Whooping cough confirmed
As the State of California declared whooping cough at epidemic levels, Mariposa County Public Health Officer Dr. Charles Mosher has confirmed that two cases have been identified in Mariposa County.
Mosher made the announcement last week. They are the first cases in the county this year. California currently has four times as many cases of the disease so far than were reported last year. There have been five deaths of infants from whooping cough in California in 2010. Health officials believe that if the pace of cases keeps up, it could be the largest outbreak in the state in 50 years.
Mosher said both of the Mariposa residents infected with the disease are recovering well. “But the health department is busy following up with people who may have been exposed,” Mosher said. He did not specify the ages of the two individuals who are infected.

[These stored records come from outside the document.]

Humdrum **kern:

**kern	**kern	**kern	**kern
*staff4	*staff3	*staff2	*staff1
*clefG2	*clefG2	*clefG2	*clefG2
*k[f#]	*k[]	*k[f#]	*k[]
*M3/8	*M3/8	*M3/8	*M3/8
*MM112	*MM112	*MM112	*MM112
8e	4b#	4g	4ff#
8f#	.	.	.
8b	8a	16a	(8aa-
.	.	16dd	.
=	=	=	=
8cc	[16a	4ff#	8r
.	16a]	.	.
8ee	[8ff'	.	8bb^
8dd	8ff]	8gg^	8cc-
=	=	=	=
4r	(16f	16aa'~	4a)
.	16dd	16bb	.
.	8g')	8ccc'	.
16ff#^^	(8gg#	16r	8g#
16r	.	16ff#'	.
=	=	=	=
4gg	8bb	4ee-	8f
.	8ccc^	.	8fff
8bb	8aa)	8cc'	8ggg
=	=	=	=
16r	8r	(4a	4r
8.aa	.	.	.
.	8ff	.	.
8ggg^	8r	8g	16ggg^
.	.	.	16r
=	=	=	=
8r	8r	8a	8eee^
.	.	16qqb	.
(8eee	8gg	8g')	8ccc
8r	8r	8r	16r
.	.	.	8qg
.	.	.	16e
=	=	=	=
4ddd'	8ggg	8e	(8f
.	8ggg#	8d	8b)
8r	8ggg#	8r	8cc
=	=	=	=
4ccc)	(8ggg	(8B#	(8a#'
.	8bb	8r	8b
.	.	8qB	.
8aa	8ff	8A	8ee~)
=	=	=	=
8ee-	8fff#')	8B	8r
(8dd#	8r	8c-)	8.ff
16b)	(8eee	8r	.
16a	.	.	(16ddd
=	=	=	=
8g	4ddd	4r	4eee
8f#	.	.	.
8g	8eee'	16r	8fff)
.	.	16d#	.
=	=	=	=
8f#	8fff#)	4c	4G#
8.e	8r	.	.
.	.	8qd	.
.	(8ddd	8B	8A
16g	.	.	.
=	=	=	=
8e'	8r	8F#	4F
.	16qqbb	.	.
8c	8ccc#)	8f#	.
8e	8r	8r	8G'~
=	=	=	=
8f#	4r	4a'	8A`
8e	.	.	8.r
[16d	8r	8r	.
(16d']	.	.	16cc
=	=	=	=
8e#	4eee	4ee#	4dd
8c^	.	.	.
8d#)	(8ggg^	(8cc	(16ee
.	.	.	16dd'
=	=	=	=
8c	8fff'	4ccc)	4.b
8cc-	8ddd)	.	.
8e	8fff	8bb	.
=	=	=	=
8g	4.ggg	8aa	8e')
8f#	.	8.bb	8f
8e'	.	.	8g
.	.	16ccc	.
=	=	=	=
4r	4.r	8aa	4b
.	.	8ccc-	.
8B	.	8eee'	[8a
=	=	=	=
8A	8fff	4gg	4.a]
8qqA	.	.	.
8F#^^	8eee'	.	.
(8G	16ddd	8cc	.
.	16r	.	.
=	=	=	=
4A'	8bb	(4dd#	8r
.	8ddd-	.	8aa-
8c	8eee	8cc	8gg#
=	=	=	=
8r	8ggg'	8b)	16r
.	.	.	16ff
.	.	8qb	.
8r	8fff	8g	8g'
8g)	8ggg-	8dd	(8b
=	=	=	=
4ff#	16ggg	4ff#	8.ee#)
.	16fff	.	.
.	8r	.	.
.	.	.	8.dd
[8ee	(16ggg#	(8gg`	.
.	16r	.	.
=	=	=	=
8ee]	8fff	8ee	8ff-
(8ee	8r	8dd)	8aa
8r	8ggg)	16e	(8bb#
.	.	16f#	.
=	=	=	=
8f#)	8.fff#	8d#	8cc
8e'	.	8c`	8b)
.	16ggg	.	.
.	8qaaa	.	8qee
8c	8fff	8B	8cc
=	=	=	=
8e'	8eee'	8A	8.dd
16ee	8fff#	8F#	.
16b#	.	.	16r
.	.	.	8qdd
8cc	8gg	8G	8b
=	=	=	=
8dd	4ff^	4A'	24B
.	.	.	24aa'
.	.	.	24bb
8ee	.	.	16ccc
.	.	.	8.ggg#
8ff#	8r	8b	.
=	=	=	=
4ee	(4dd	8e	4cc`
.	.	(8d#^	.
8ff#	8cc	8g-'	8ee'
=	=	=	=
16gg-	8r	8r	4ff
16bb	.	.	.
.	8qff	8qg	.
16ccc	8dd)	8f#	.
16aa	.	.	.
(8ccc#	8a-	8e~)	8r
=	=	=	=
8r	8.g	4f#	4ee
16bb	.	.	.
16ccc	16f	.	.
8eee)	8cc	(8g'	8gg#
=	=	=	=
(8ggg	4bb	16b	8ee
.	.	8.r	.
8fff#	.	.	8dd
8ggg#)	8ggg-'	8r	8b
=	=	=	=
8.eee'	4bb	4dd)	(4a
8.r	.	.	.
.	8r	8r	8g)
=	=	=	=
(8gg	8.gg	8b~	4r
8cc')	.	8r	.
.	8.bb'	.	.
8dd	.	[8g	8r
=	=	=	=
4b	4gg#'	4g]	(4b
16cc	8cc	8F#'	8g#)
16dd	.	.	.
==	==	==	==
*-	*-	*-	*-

Anyone can become infected with whooping cough or pertussis, the scientific name for the disease. It is often mistaken for a cold or the flu and is highly contagious. Outbreaks peak in the July and August. “The peak season starts in the summer,” said Dr. Gilberto Chavez, the deputy director said Dr. Gilberto Chavez, the deputy director
of the California Department of Public Health’s Center for Infectious Disease. “And we expect to see a much larger number of cases if we don’t intervene quickly.”
Periodic outbreaks of the disease are not uncommon. Some 5,000 to 7,000 cases are reported in the United States each year. Epidemics occur every three to five years, the most recent in 2005, when there were more than 25,000 reported cases nationwide. There were 3,200 in California, where seven people died.
Children are vaccinated against the disease, but are not fully protected until six months of age. Boosters are recommended in middle school, adolescence and through adulthood as immunity diminishes over time.
The disease starts like a cold, with a runny nose or mild cough, but can progress into coughing fits that result in the disease’s tell-tale “whoop.”
The disease can last for weeks and can be very dangerous for the very young. A mother whose daughter had pertussis last year remembers the agony of having her 18-month-old daughter gasp for air every hour, every night for two months.
She said in the first stages, the little girl would chronically cough, with long pauses as she struggled for air. Later, she would cough until she vomited. “It was to the point that I thought she would never get better,” the mother said last week. “It was horrific. During the day she would look like a normal kid.”
Within weeks of finally being diagnosed and treated, the little girl got pneumonia, likely because her lungs were so weak from the bout of pertussis.
A Mariposa teen suffered through whooping cough during the last outbreak in 2005. It was weeks before the diagnosis finally came. Meanwhile, he would gasp for air several times a night, not stopping until he vomited. The disease lasted about 10 weeks.
Dr. Mosher said people should see a doctor if they have a cough that lasts more than two weeks, and ask if it could be whooping cough. They should also avoid exposing others, especially infants.
Anyone who has been exposed to a confirmed case of whooping cough should talk to his or her physician to see if preventative antibiotics are necessary. Standard procedures like covering coughs and sneezes, frequent hand washing and use of santizers are also good methods to prevent the spread of the disease. Parents should make sure their children under age 7 are current with the pertussis vaccine.